The event, which takes place from Aug. 25 to Sept. 2 this year, has made a quantum leap from a gathering of hundreds to one that temporarily becomes Nevada’s third largest city after metropolitan Las Vegas and Reno. The festival drew 4,000 in 1995 and topped 50,000 in 2010.

It’s no wonder seasoned Burners sound a bit like griping cribbage players on a rural town square when they mutter: “It ain’t like it used to be.”

“Back then, it was much more raw,” said Mike “Festie” Malecki, 63, a retired Chicago mortician turned California sculptor who made his 13th trip this year to the land of colorful theme camps, towering sculptures, drum circles and art cars.

“There are more (people) who come out to party and don’t participate. We call them spectators,” he said.

Senior organizers long have wrestled with whether to become more civilized or remain what co-founder Larry Harvey described as a “repudiation of order and authority.”

Ron Halbert, a 71-year-old from San Francisco, has worked support for Burning Man’s 90-piece orchestra for 20 years and remains optimistic.

“It’s still the gathering of the tribe,” he said.

The event is permitted tentatively for the same 80,000 attendance cap next year. Organizers are considering some minor changes, though generally resist making new rules, said Marian Goodell, Burning Man Project’s chief executive officer.

Critics on social media howled at the mayhem left behind this year, posting photos of garbage piles, abandoned vehicles and overflowing portable toilets while ridiculing the “hippies” and their leave-no-trace mantra.

But that mayhem may have actually helped bring Burning Man back to its roots.

Katrina Cook of Toronto said it forced people to be true to the founding principles of participation and radical self-reliance.

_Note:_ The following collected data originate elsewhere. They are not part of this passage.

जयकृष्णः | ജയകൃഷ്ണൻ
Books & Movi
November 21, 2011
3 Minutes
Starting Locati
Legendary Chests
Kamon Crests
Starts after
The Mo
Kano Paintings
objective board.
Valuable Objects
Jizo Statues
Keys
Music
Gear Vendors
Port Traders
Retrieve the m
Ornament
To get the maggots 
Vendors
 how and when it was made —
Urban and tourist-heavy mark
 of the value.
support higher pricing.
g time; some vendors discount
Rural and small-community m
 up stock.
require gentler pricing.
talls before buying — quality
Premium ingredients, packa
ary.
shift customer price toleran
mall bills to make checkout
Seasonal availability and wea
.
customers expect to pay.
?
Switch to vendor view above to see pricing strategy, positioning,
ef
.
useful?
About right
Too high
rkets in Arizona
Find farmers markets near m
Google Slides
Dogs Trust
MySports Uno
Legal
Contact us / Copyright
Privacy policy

“The rain weeded out the people who didn’t want to be there for the right reason,” Cook said.

Mark Fromson, 54, was staying in an RV, but the rains forced him to find shelter at another camp where fellow burners provided food and cover. Another principle of Burning Man, he said, centers on unconditional gift giving with no expectation of something in return.

Jeffery Longoria of San Francisco, who marked his fifth consecutive trip out to Burning Man last summer, said its core principles are going to evolve no matter what as a new generation takes over.

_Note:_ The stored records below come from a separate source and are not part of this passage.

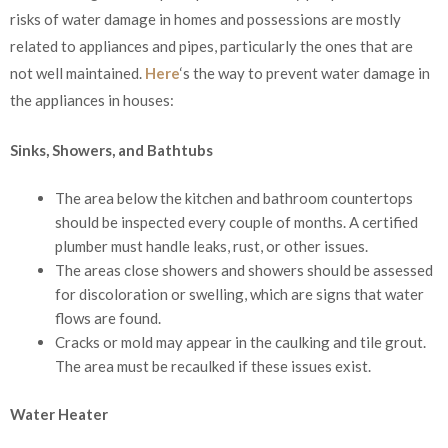
risks of water damage in homes and possessions are mostly
related to appliances and pipes, particularly the ones that are
not well maintained.
Here
‘s the way to prevent water damage in
the appliances in houses:
Sinks, Showers, and Bathtubs
The area below the kitchen and bathroom countertops
should be inspected every couple of months. A certified
plumber must handle leaks, rust, or other issues.
The areas close showers and showers should be assessed
for discoloration or swelling, which are signs that water
flows are found.
Cracks or mold may appear in the caulking and tile grout.
The area must be recaulked if these issues exist.
Water Heater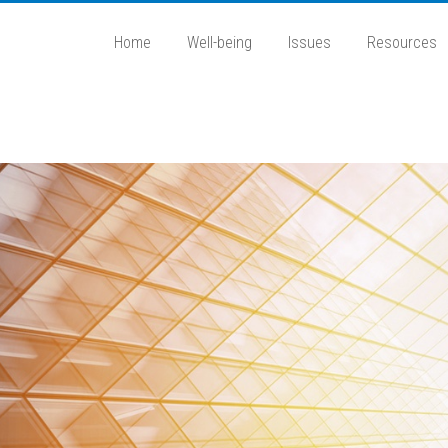
Home
Well-being
Issues
Resources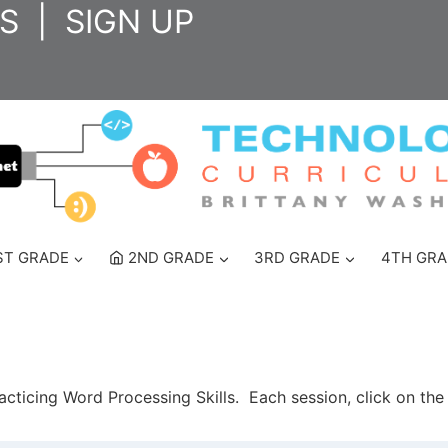
S
|
SIGN UP
ST GRADE
2ND GRADE
3RD GRADE
4TH GRA
racticing Word Processing Skills. Each session, click on th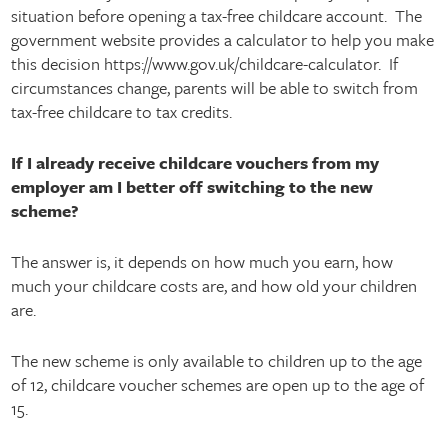
situation before opening a tax-free childcare account. The
government website provides a calculator to help you make
this decision https://www.gov.uk/childcare-calculator. If
circumstances change, parents will be able to switch from
tax-free childcare to tax credits.
If I already receive childcare vouchers from my
employer am I better off switching to the new
scheme?
The answer is, it depends on how much you earn, how
much your childcare costs are, and how old your children
are.
The new scheme is only available to children up to the age
of 12, childcare voucher schemes are open up to the age of
15.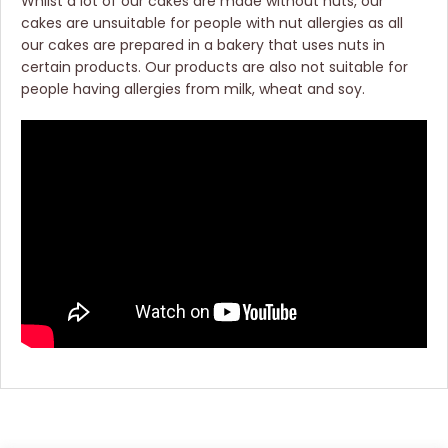
Whilst a lot of our cakes are made without nuts, our
cakes are unsuitable for people with nut allergies as all
our cakes are prepared in a bakery that uses nuts in
certain products. Our products are also not suitable for
people having allergies from milk, wheat and soy.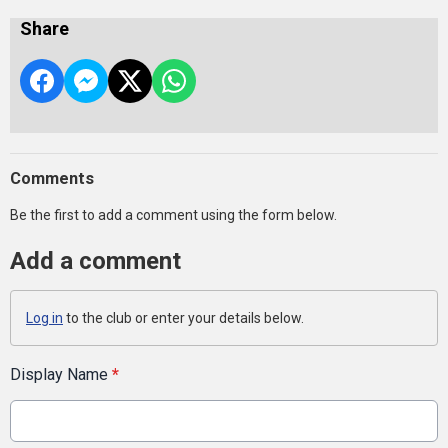
Share
Comments
Be the first to add a comment using the form below.
Add a comment
Log in
to the club or enter your details below.
Display Name
*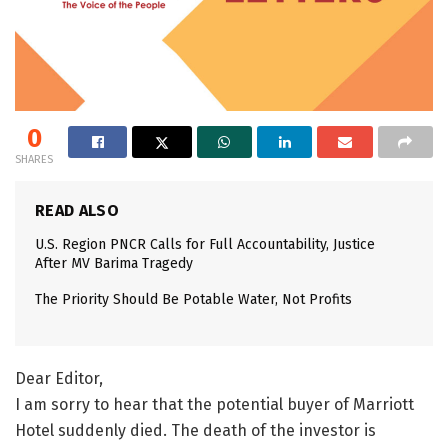
0
SHARES
READ ALSO
U.S. Region PNCR Calls for Full Accountability, Justice
After MV Barima Tragedy
The Priority Should Be Potable Water, Not Profits
Dear Editor,
I am sorry to hear that the potential buyer of Marriott
Hotel suddenly died. The death of the investor is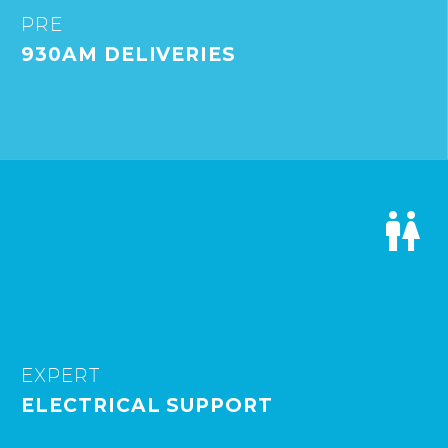
PRE
930AM DELIVERIES


EXPERT
ELECTRICAL SUPPORT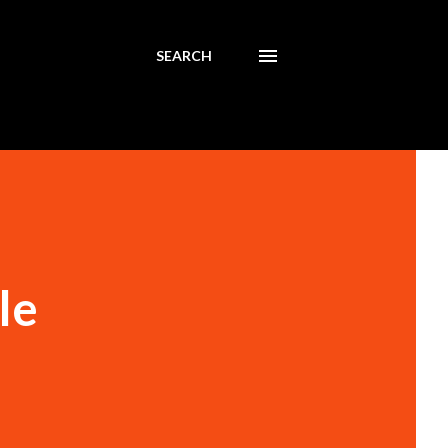
SEARCH
le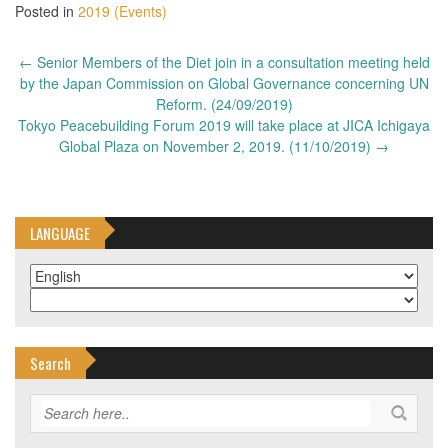
Posted in
2019 (Events)
Post
←
Senior Members of the Diet join in a consultation meeting held
navigation
by the Japan Commission on Global Governance concerning UN
Reform. (24/09/2019)
Tokyo Peacebuilding Forum 2019 will take place at JICA Ichigaya
Global Plaza on November 2, 2019. (11/10/2019)
→
LANGUAGE
Search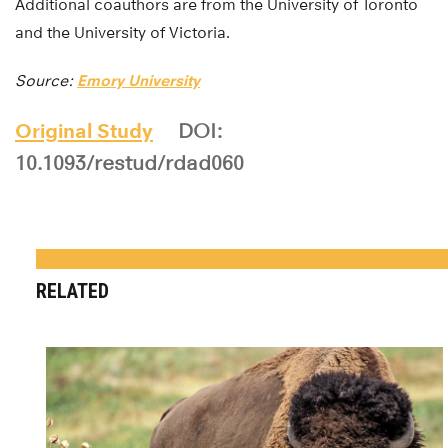
Additional coauthors are from the University of Toronto
and the University of Victoria.
Source:
Emory University
Original Study
DOI:
10.1093/restud/rdad060
RELATED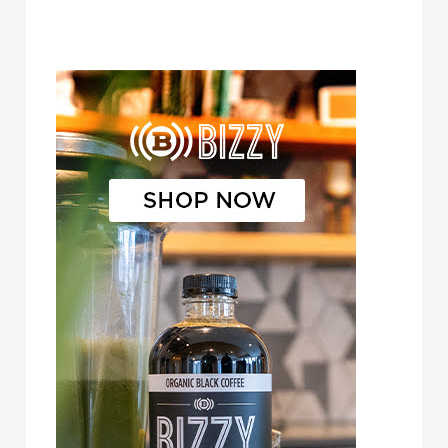
Bizzy Cold Brew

“The people that created this community, a lot of them are getting older and retiring and there’s a lot of new young people coming in, the kind that have, you know, a couple $100,000 RVs and are kind of just careless about the environment.”

Soren Michael, a Los Angeles technology worker who made his 11th trip this year, said the biggest change has been the ability to communicate with the outside world from the desert.

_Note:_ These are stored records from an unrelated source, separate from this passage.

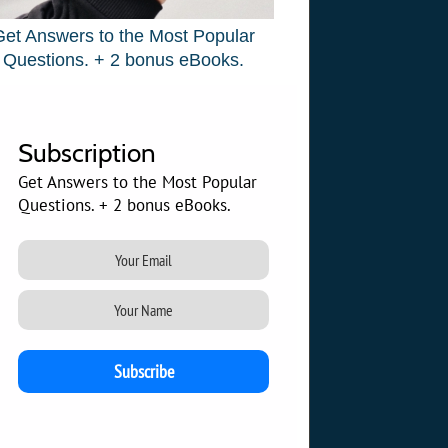
Get Answers to the Most Popular
Questions. + 2 bonus eBooks.
Subscription
Get Answers to the Most Popular
Questions. + 2 bonus eBooks.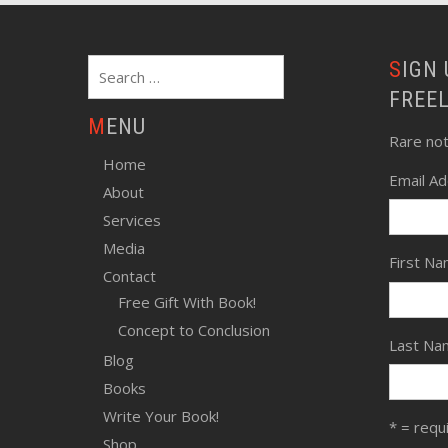
Search
SIGN UP FOR SCHWARTZ
for:
FREE
MENU
Rare no
Home
Email A
About
Services
Media
First N
Contact
Free Gift With Book!
Concept to Conclusion
Last Na
Blog
Books
Write Your Book!
* = requ
Shop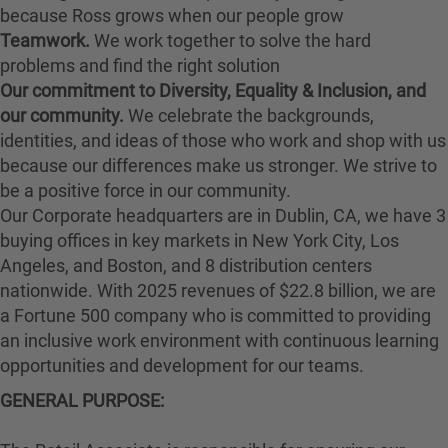
because Ross grows when our people grow
Teamwork.
We work together to solve the hard
problems and find the right solution
Our commitment to Diversity, Equality & Inclusion, and
our community.
We celebrate the backgrounds,
identities, and ideas of those who work and shop with us
because our differences make us stronger. We strive to
be a positive force in our community.
Our Corporate headquarters are in Dublin, CA, we have 3
buying offices in key markets in New York City, Los
Angeles, and Boston, and 8 distribution centers
nationwide. With 2025 revenues of $22.8 billion, we are
a Fortune 500 company who is committed to providing
an inclusive work environment with continuous learning
opportunities and development for our teams.
GENERAL PURPOSE: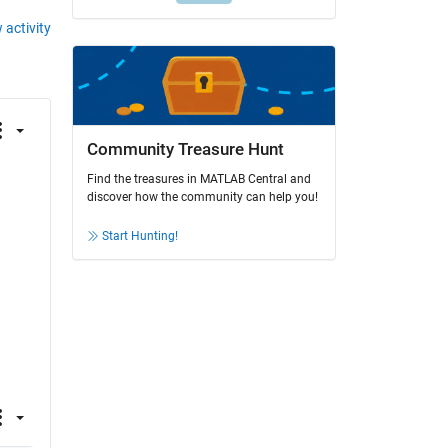
 activity
Community Treasure Hunt
Find the treasures in MATLAB Central and
discover how the community can help you!
Start Hunting!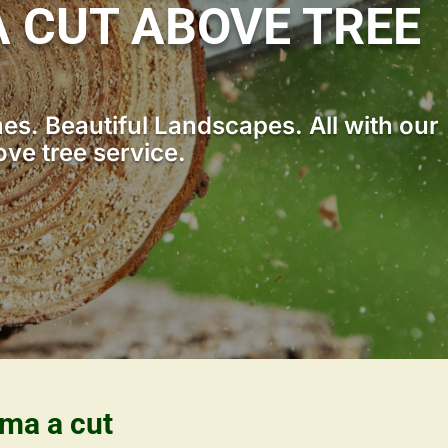
 CUT ABOVE TREE
s. Beautiful Landscapes. All with our
ove tree service.
ama a cut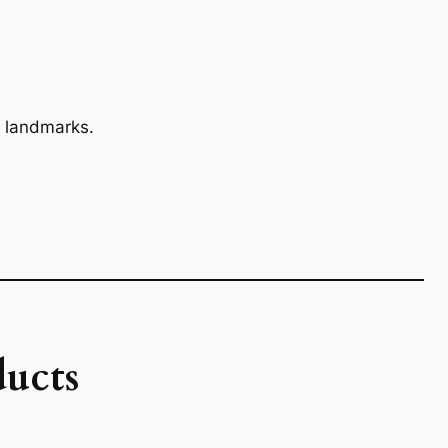
 landmarks.
ucts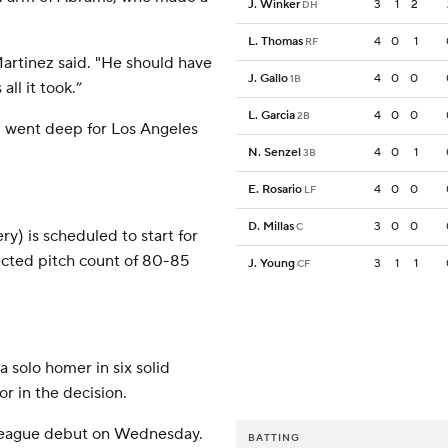
J. Winker
3
1
2
DH
L. Thomas
4
0
1
RF
Martinez said. "He should have
J. Gallo
4
0
0
1B
all it took.”
L. Garcia
4
0
0
2B
 went deep for Los Angeles
N. Senzel
4
0
1
3B
E. Rosario
4
0
0
LF
D. Millas
3
0
0
C
) is scheduled to start for
ected pitch count of 80-85
J. Young
3
1
1
CF
a solo homer in six solid
r in the decision.
league debut on Wednesday.
BATTING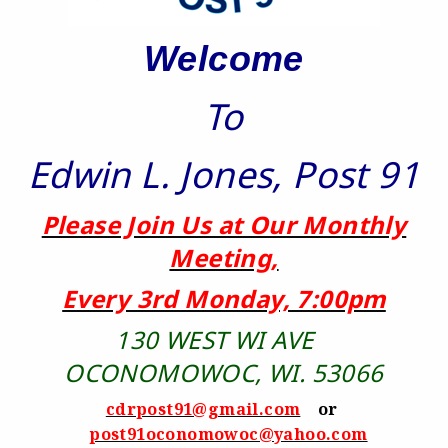
Welcome
To
Edwin L. Jones, Post 91
Please Join Us at Our Monthly
Meeting,
Every 3rd Monday, 7:00pm
130 WEST WI AVE
OCONOMOWOC, WI. 53066
cdrpost91@gmail.com
or
post91oconomowoc@yahoo.com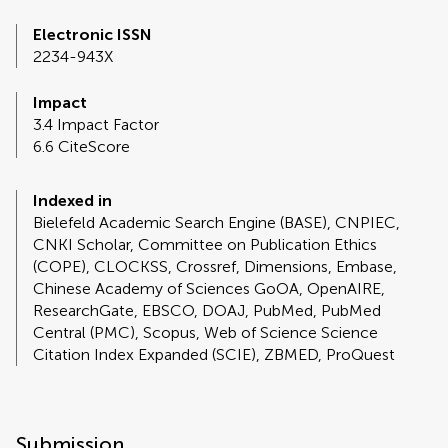
Electronic ISSN
2234-943X
Impact
3.4 Impact Factor
6.6 CiteScore
Indexed in
Bielefeld Academic Search Engine (BASE), CNPIEC,
CNKI Scholar, Committee on Publication Ethics
(COPE), CLOCKSS, Crossref, Dimensions, Embase,
Chinese Academy of Sciences GoOA, OpenAIRE,
ResearchGate, EBSCO, DOAJ, PubMed, PubMed
Central (PMC), Scopus, Web of Science Science
Citation Index Expanded (SCIE), ZBMED, ProQuest
Submission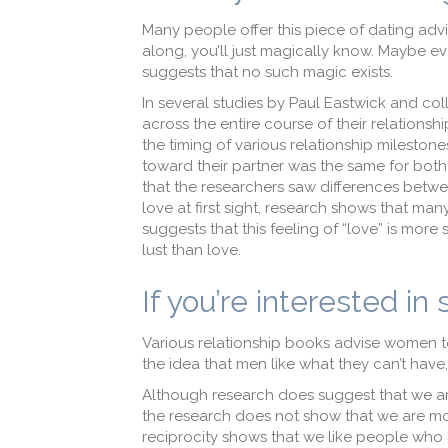
Many people offer this piece of dating adv
along, you’ll just magically know. Maybe eve
suggests that no such magic exists.
In several studies by Paul Eastwick and co
across the entire course of their relationsh
the timing of various relationship milestones
toward their partner was the same for both s
that the researchers saw differences between
love at first sight, research shows that ma
suggests that this feeling of “love” is more s
lust than love.
If you’re interested in
Various relationship books advise women to 
the idea that men like what they can’t hav
Although research does suggest that we ar
the research does not show that we are most
reciprocity shows that we like people who lik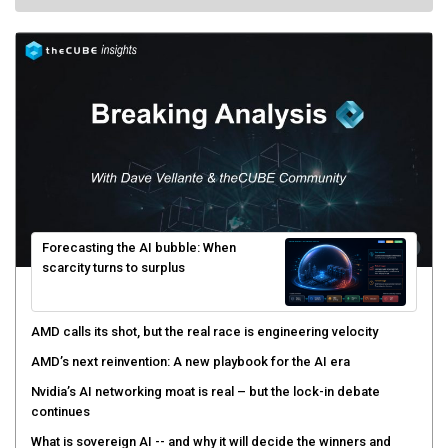
Forecasting the AI bubble: When
scarcity turns to surplus
AMD calls its shot, but the real race is engineering velocity
AMD’s next reinvention: A new playbook for the AI era
Nvidia’s AI networking moat is real – but the lock-in debate
continues
What is sovereign AI -- and why it will decide the winners and
losers of the AI race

“It was almost part of the appeal to be disconnected,” he said.

Twenty years ago, the psychedelic celebration like none other already was attracting academic scholars — anthropologists, sociologists, political scientists, economists and communications professors — curious about how the makeshift civilization functioned without real-world rules.

Burning Man references started popping up in TV episodes and talk show punchlines. The rich and famous began venturing to Black Rock City, as the festival’s temporary metropolis is called.

A full-blown exhibit about the phenomenon debuted in 2018 at the Smithsonian American Art Museum in Washington. Even then, veteran Burners complained about the event becoming as much a curiosity to see as to do.

That’s in part the problem veterans have with the advent of glamor camping, or glamping, in which private companies provide packaged trips to concierge camps with luxury RVs and lavish meals under chandeliers. Some believe the camps violate Burning Man principles.

The growing number of billionaires and celebrities who fly in on private jets to Black Rock City’s temporary airstrip “seems to be everyone’s favorite thing to hate,” Goodell said. But wealth shouldn’t be a cause for shame, she said.

“The question is not about glamping,” she said. “Comfort doesn’t assume lack of engagement. It’s whether you have a glamping camp and you’re not really engaging.”

Burning Man’s purpose remains the same: building a creative, stimulating environment, the essence of which people can take back to their own communities.

“We thought that from the beginning,” Goodell said. “We just didn’t know it would be 80,000 people.”